### Texto del documento

▶

El tipo de sujeto que esta malísima política ideológica global (perfectamente interpretada por una parte de nuestra izquierda y nuestra derecha locales, que en eso son lo mismo) de la “agenda de derechos”, esa política de corto plazo que busca el rédito de afirmar en público lo obvio (que aparentemente soluciona con el pico lo que no se soluciona realmente con la educación seria y de largo plazo, esta nueva frivolidad, es perfectamente funcional al consumismo global. Y lo es de modo evidente. El tipo de ciudadano que genera es uno que ya ha entendido que no tiene por qué preocuparse por saber realmente mucho de nada, puesto que el mercado le ofrece un sinfín de soluciones más fáciles. Se insiste con una tendencia global perfectamente clara: el ciudadano debe seguir una utopía de libertad individualista y ridícula, libertad que ha eliminado la noción de límite que le es inherente. Uno debiera, según esto, rechazar lo más que se pueda toda forma de disciplina de largo estudio salvo que éste tenga un rédito económico indiscutible y sonante (por eso, la Bildung es una antigualla incomprensible), y creer cada vez más en la omnipotencia instantánea y como revelada en el nacimiento, de su ego. “Yo soy el que soy, tengo derecho a todo y nadie puede limitarme ni imponerme nada”, parece gritar el sujeto contemporáneo, al tiempo que su rol social, su “persona”, se reduce a una función instrumental realizada de 9 a 5, y el resto, su “verdadero yo”, es su supuesta “genialidad creativa individual”. A menudo da la impresión de que nos hemos instalado en un mundo en el que, discursivamente, todo el mundo se cree y se presenta como genio en algo. Sólo que esta genialidad personal es cada vez más vacía, exactamente idéntica a la de todos los demás, sin ninguna originalidad, sin ninguna sustancia, sin ningún pathos, y sin ningún error.

◀

### Material extraído
▶

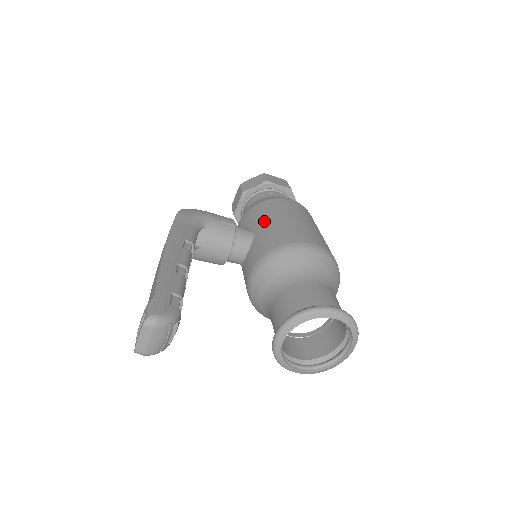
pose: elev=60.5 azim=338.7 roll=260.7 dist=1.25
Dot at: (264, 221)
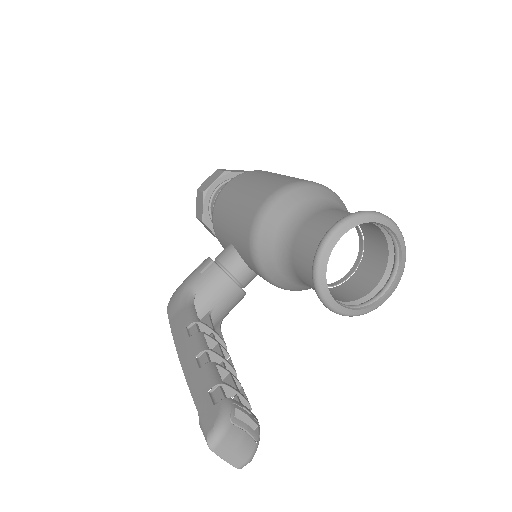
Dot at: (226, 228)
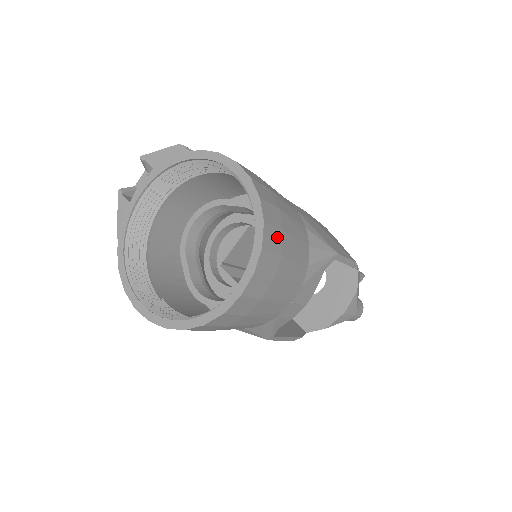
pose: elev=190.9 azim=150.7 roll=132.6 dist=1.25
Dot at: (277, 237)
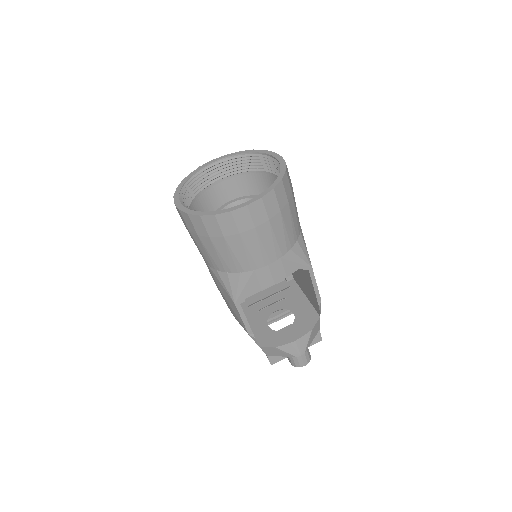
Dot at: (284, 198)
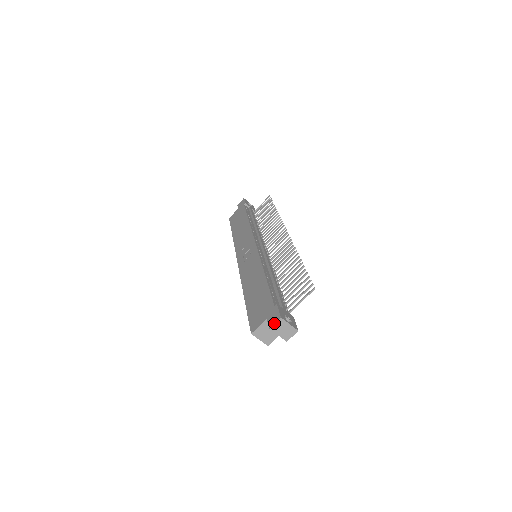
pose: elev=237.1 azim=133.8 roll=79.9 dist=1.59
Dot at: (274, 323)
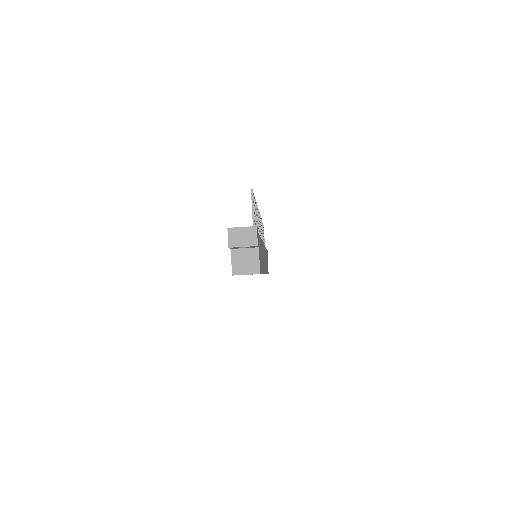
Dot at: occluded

◀
▶

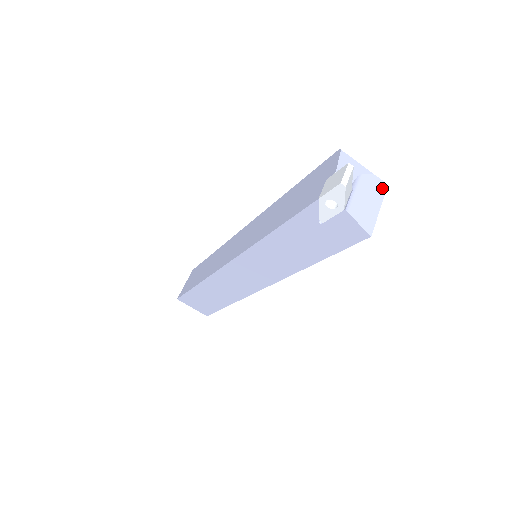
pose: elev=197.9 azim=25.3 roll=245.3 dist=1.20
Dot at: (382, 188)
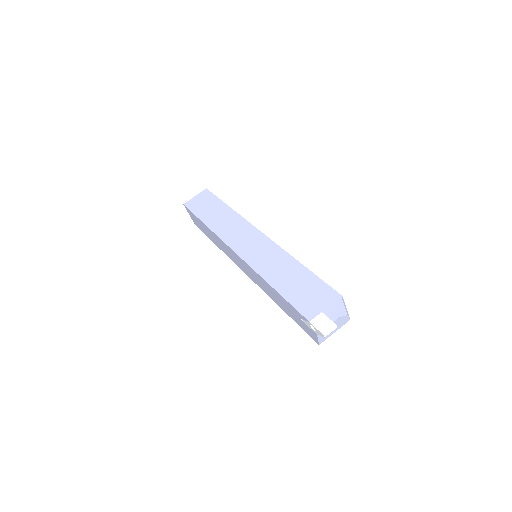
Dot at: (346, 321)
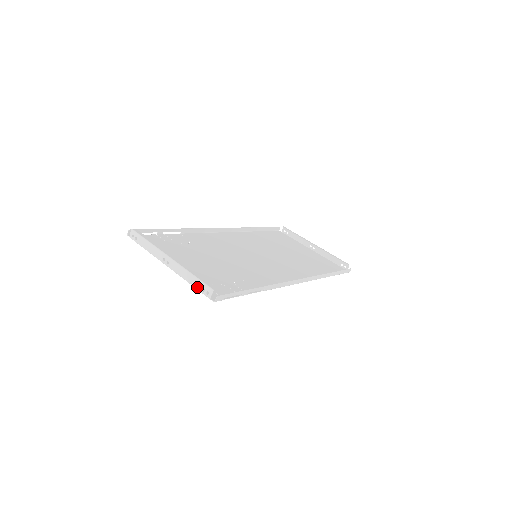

◀

### Objetivo planteado 1
¿Cómo se traduce al inglés esta oración del texto del documento: "A menudo da la impresión de que nos hemos instalado en un mundo en el que, discursivamente, todo el mundo se cree y se presenta como genio en algo."?
### Objetivo planteado 2
Identifica todas las líneas de los registros que contienen la cadena "dist" y cópialas completas.

### Resultado final 1
It often seems that we have settled into a world in which, discursively, everyone believes themselves to be, and presents themselves as, a genius at something.

### Resultado final 2
pose: elev=60.5 azim=338.7 roll=260.7 dist=1.25
pose: elev=190.9 azim=150.7 roll=132.6 dist=1.25
pose: elev=237.1 azim=133.8 roll=79.9 dist=1.59
pose: elev=197.9 azim=25.3 roll=245.3 dist=1.20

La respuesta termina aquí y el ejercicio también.